GILLINGHAM boss Steve Evans has taken aim at the Football League ahead of facing a very different Wanderers side. 

The Whites’ trip to the Priestfield Stadium tomorrow will be the first of a new era for the club after the Football Ventures consortium completed their protracted takeover on Wednesday night.

With first Phil Parkinson and then caretaker boss Jimmy Phillips being forced to largely rely on the youth team to get through the opening weeks of the season, Wanderers will now be able to sign players in the run-up the game in Kent.

The transfer window closes on Monday, with free agents, likely to be the main focus of Bolton’s attentions, able to be signed at any point.

Evans, a former Wanderers youth-team player, is pleased to see the club back on its feet after months of uncertainty about its long-term future but is the latest manager to call the integrity of League One into question.

Not only have the battling junior Whites shipped five goals against both Tranmere and Ipswich having started the campaign on minus 12 points, another deduction seems likely after failing to fulfil fixtures against Brentford and Doncaster.

Near neighbours Bury were expelled from the league on Tuesday night having failed to satisfy the EFL of their financial future, leaving the third tier with 23 teams for the remainder of the season. “It’s not right in whatever shape or form,” Evans told Kent Online.

“It shouldn’t have got to this stage and the EFL have a lot to answer for.

“They can hide behind the corridors but it should never have come to this.

“Six or seven managers have gone on record saying ‘where is the integrity of League One?’ and I haven’t seen the Football League challenge those managers, which probably tells you those managers would win the case because there is an integrity issue isn’t there?

“It’s a travesty that we are in 2019 and getting into these circumstances, but (Lincoln manager) Danny Cowley is one million per cent right (after expressing his frustration and annoyance of the EFL’s handling of the situation).

“The league has been undermined.

“If you have played Bolton in the first five games, it is not who we will probably face and going forward they will get stronger.”

Evans is readying his troops for a strong Wanderers side this weekend, believing the club has the pulling power to bring in good players, even at this stage of the season.

“They have a great catchment area and will be able to pull from a pool of players who would be keen to go to Bolton,” said the 56-year-old former Rotherham, Leeds and Peterborough boss.

“They have a beautiful stadium, with 12-14,000 fans and they will get a boost by the takeover going through.

“(Ipswich manager) Paul Lambert could have prepared for the under-18s but we can’t do that.

“It’s not a level playing field but we can’t moan about it, we can’t use it as an excuse, because you could have a full-strength Bolton from last year coming here.

“I played them last pre-season at Posh and they were very strong.”

In amongst all this are mixed emotions for Evans, who has a connection with Bolton dating back to his youth.

He was 15 when he was spotted by Whites scouts up in his native Glasgow, moving south of the border to join the club after leaving school.

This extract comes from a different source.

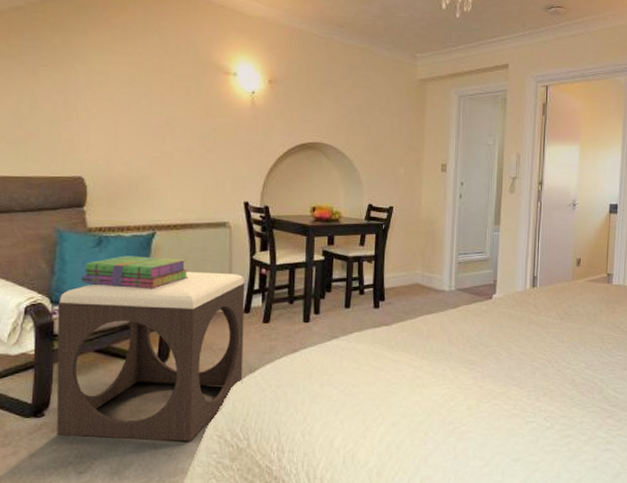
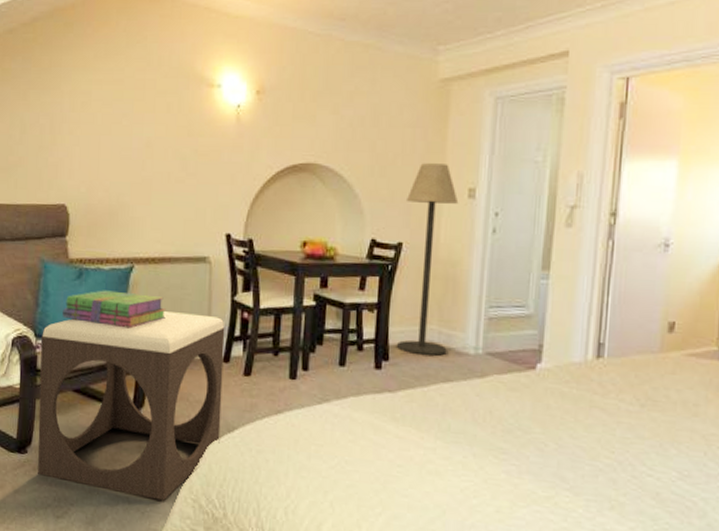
floor lamp: none [391,144,435,294] -> present [397,163,459,356]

Evans failed to make a senior appearance for Wanderers, however, and was let go in 1979, heading back to Scotland to join Clyde before going on to play for Albion Rovers and St Johnstone among others.

“They are close to my heart,” Evans said.

“I started there as a kid but got let go and it broke my heart, but you still have a big affinity.

“Ian Greaves was the manager, he drove up to Glasgow and convinced me and my parents to go down there as a young 15-year-old but he is not in this world now.

“He was a great man and there are great people around that club.”

The Gills are 19th in the early table after two draws and two defeats.